*What to work on*: Give the data back exactly. Leave out any images.

*Working data*:
[Start of Attachment]

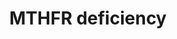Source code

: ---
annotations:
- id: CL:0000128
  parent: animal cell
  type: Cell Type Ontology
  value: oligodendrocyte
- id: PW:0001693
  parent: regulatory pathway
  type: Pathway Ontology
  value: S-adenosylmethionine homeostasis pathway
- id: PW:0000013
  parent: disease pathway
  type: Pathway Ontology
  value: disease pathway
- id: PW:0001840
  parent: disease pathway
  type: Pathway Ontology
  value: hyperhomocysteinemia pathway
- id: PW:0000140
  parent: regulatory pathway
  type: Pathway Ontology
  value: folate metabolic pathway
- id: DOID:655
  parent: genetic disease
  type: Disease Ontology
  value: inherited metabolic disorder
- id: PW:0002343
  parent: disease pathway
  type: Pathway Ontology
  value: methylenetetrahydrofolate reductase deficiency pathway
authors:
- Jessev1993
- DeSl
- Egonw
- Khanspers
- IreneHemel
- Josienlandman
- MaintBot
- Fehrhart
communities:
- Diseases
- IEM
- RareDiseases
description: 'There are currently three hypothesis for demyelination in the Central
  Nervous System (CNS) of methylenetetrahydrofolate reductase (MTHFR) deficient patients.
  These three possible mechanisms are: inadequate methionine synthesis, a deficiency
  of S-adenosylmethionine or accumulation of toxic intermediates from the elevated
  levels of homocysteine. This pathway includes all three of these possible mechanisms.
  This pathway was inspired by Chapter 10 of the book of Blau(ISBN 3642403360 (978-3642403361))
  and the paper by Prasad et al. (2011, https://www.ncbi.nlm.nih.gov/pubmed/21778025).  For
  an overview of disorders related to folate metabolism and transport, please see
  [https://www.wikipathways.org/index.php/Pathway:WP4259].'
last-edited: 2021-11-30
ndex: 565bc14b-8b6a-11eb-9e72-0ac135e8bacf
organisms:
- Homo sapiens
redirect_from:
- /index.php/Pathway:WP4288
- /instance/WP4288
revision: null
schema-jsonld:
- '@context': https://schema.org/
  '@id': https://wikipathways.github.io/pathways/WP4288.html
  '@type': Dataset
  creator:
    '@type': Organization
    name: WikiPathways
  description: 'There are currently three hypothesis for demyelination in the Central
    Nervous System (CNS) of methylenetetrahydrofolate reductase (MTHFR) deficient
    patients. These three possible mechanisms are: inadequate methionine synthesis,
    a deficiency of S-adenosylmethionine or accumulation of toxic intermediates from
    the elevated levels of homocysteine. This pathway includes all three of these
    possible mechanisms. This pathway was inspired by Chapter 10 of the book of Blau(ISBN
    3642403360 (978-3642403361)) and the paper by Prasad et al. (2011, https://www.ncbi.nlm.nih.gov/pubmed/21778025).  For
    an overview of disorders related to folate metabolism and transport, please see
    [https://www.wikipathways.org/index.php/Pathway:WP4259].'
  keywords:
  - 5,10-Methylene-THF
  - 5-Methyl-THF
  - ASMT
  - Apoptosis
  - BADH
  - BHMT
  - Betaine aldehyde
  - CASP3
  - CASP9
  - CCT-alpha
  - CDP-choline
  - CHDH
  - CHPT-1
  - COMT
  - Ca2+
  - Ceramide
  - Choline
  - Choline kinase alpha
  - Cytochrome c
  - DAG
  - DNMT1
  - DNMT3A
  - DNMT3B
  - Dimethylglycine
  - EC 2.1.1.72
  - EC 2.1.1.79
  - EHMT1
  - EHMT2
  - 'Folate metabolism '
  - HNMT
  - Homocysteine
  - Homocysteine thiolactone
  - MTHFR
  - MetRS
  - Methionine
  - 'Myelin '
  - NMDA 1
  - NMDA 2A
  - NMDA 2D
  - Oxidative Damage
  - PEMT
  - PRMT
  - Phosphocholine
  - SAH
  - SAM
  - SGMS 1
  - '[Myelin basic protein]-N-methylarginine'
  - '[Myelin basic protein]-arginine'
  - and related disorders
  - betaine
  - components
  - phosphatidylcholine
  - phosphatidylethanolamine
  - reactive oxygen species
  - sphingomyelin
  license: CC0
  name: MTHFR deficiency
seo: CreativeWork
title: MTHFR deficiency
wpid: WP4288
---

[End of Attachment]

*Written answer*:
Source code

: ---
annotations:
- id: CL:0000128
  parent: animal cell
  type: Cell Type Ontology
  value: oligodendrocyte
- id: PW:0001693
  parent: regulatory pathway
  type: Pathway Ontology
  value: S-adenosylmethionine homeostasis pathway
- id: PW:0000013
  parent: disease pathway
  type: Pathway Ontology
  value: disease pathway
- id: PW:0001840
  parent: disease pathway
  type: Pathway Ontology
  value: hyperhomocysteinemia pathway
- id: PW:0000140
  parent: regulatory pathway
  type: Pathway Ontology
  value: folate metabolic pathway
- id: DOID:655
  parent: genetic disease
  type: Disease Ontology
  value: inherited metabolic disorder
- id: PW:0002343
  parent: disease pathway
  type: Pathway Ontology
  value: methylenetetrahydrofolate reductase deficiency pathway
authors:
- Jessev1993
- DeSl
- Egonw
- Khanspers
- IreneHemel
- Josienlandman
- MaintBot
- Fehrhart
communities:
- Diseases
- IEM
- RareDiseases
description: 'There are currently three hypothesis for demyelination in the Central
  Nervous System (CNS) of methylenetetrahydrofolate reductase (MTHFR) deficient patients.
  These three possible mechanisms are: inadequate methionine synthesis, a deficiency
  of S-adenosylmethionine or accumulation of toxic intermediates from the elevated
  levels of homocysteine. This pathway includes all three of these possible mechanisms.
  This pathway was inspired by Chapter 10 of the book of Blau(ISBN 3642403360 (978-3642403361))
  and the paper by Prasad et al. (2011, https://www.ncbi.nlm.nih.gov/pubmed/21778025).  For
  an overview of disorders related to folate metabolism and transport, please see
  [https://www.wikipathways.org/index.php/Pathway:WP4259].'
last-edited: 2021-11-30
ndex: 565bc14b-8b6a-11eb-9e72-0ac135e8bacf
organisms:
- Homo sapiens
redirect_from:
- /index.php/Pathway:WP4288
- /instance/WP4288
revision: null
schema-jsonld:
- '@context': https://schema.org/
  '@id': https://wikipathways.github.io/pathways/WP4288.html
  '@type': Dataset
  creator:
    '@type': Organization
    name: WikiPathways
  description: 'There are currently three hypothesis for demyelination in the Central
    Nervous System (CNS) of methylenetetrahydrofolate reductase (MTHFR) deficient
    patients. These three possible mechanisms are: inadequate methionine synthesis,
    a deficiency of S-adenosylmethionine or accumulation of toxic intermediates from
    the elevated levels of homocysteine. This pathway includes all three of these
    possible mechanisms. This pathway was inspired by Chapter 10 of the book of Blau(ISBN
    3642403360 (978-3642403361)) and the paper by Prasad et al. (2011, https://www.ncbi.nlm.nih.gov/pubmed/21778025).  For
    an overview of disorders related to folate metabolism and transport, please see
    [https://www.wikipathways.org/index.php/Pathway:WP4259].'
  keywords:
  - 5,10-Methylene-THF
  - 5-Methyl-THF
  - ASMT
  - Apoptosis
  - BADH
  - BHMT
  - Betaine aldehyde
  - CASP3
  - CASP9
  - CCT-alpha
  - CDP-choline
  - CHDH
  - CHPT-1
  - COMT
  - Ca2+
  - Ceramide
  - Choline
  - Choline kinase alpha
  - Cytochrome c
  - DAG
  - DNMT1
  - DNMT3A
  - DNMT3B
  - Dimethylglycine
  - EC 2.1.1.72
  - EC 2.1.1.79
  - EHMT1
  - EHMT2
  - 'Folate metabolism '
  - HNMT
  - Homocysteine
  - Homocysteine thiolactone
  - MTHFR
  - MetRS
  - Methionine
  - 'Myelin '
  - NMDA 1
  - NMDA 2A
  - NMDA 2D
  - Oxidative Damage
  - PEMT
  - PRMT
  - Phosphocholine
  - SAH
  - SAM
  - SGMS 1
  - '[Myelin basic protein]-N-methylarginine'
  - '[Myelin basic protein]-arginine'
  - and related disorders
  - betaine
  - components
  - phosphatidylcholine
  - phosphatidylethanolamine
  - reactive oxygen species
  - sphingomyelin
  license: CC0
  name: MTHFR deficiency
seo: CreativeWork
title: MTHFR deficiency
wpid: WP4288
---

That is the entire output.